* _Excerpted text_:
════════════════

New dynamics of participation
In practical terms, where developing countries face unique challenges in participating in global tax negotiations, the move towards online meetings offers both opportunities and challenges. On one hand, in theory videoconferencing mitigates some of the costs typically associated with participation, most centrally travel and time costs. Non-OECD countries have become more strongly represented in the key fora, such as the Inclusive Framework’s Steering Group, though there remains room for more effective participation. On the other hand, videoconferencing limits the extent of personal interactions, thus potentially re-enforcing established patterns of authority and power in negotiations. This may well compound existing inequalities in influence, where negotiators from developing countries face asymmetries in both available information and high-level political support. Moreover, videoconferencing requires sufficient IT equipment and connection infrastructure to allow representatives to participate, which has already proven challenging for some developing countries. Time differences, similarly, place a strain on geographically dispersed delegations to meet and discuss effectively.
New revenue needs
More fundamentally, the outbreak of the virus will certainly shift the interests and preferences of governments in digital tax negotiations, as economic and political circumstances change. Already we are seeing governments radically mobilising their tax systems to fight an oncoming economic crisis, putting pressure on the national fiscal capacity. This could potentially raise the dilemma for governments in global tax negotiations of ensuring contributions from digital businesses that are profiting from a crisis that is pushing millions of users to online services, while tempering political appetite for increasing taxes (which would almost certainly be the outcome of any G-20/OECD agreement) during or after an economic crisis.
Developing countries are likely to be particularly hard hit once the virus takes hold outside of Europe and Asia, given comparably limited resilience in local health and fiscal systems. This will foster acute and substantial additional revenue needs, especially as many developing countries rely heavily on corporate income taxes, which are amongst the most cyclical of taxes, as well as trade taxes, which could be massively affected as the global economy slows and global supply chains come apart. Thus, developing countries stand to be far more negatively affected by any global economic downturn and associated shortfalls in sorely-needed revenue.
New policy dilemmas
As such, the corona crisis could lead to even stronger demands for meeting developing country needs and interests in global negotiations over taxing the digital economy, especially on the OECD’s Pillar Two, the global minimum tax, which could provide the more significant revenue boost to low-income countries according to the OECD’s economic analysis. Here, the rule order – the hierarchy of the proposed income inclusion rule, which would likely allocate more revenue to capital-exporting residence countries, and the tax on base-eroding payments, which would likely allocate more revenue to capital-importing countries – remains undecided. If developing countries do not expect significant revenue gains from a new global tax deal – a risk that Covid-19 substantially increases – they are more likely to pursue unilateral measures. This could include digital services taxes or withholding taxes, but also other radical initiatives such as re-introducing capital controls.
For now, as the virus spreads across the globe and takes its toll, the global negotiations are moving forward. The months ahead will be critical in shaping a new deal for addressing the tax challenges of digitisation, and we could have a rough outline of a final agreement by July, when the Inclusive Framework has its key summer meeting. How the virus and its economic and political impacts will shape the final agreement remains to be seen.

════════════════

* _Entries supplied_:
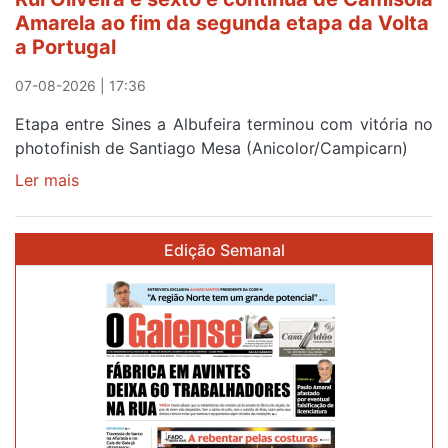
Beja
Amarela ao fim da segunda etapa da Volta
e
a Portugal
Elvas
07-08-2026 | 17:36
Etapa entre Sines a Albufeira terminou com vitória no
photofinish de Santiago Mesa (Anicolor/Campicarn)
Ler mais
sobre
Rui
Oliveira
Edição Semanal
é
sexto
e
continua
de
Camisola
Amarela
ao
fim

════════════════

Decide whether each statement below agrees with the text on digital tax negotiations, answering yes or no and quoting the deciding words of the text. 1. Videoconferencing is said to reduce the travel and time costs of taking part in negotiations. 2. The order between the income inclusion rule and the tax on base-eroding payments has already been settled. 3. A rough outline of a final agreement could be ready by July.

1. Yes: "in theory videoconferencing mitigates some of the costs typically associated with participation, most centrally travel and time costs."
2. No: "Here, the rule order – the hierarchy of the proposed income inclusion rule, which would likely allocate more revenue to capital-exporting residence countries, and the tax on base-eroding payments, which would likely allocate more revenue to capital-importing countries – remains undecided."
3. Yes: "we could have a rough outline of a final agreement by July"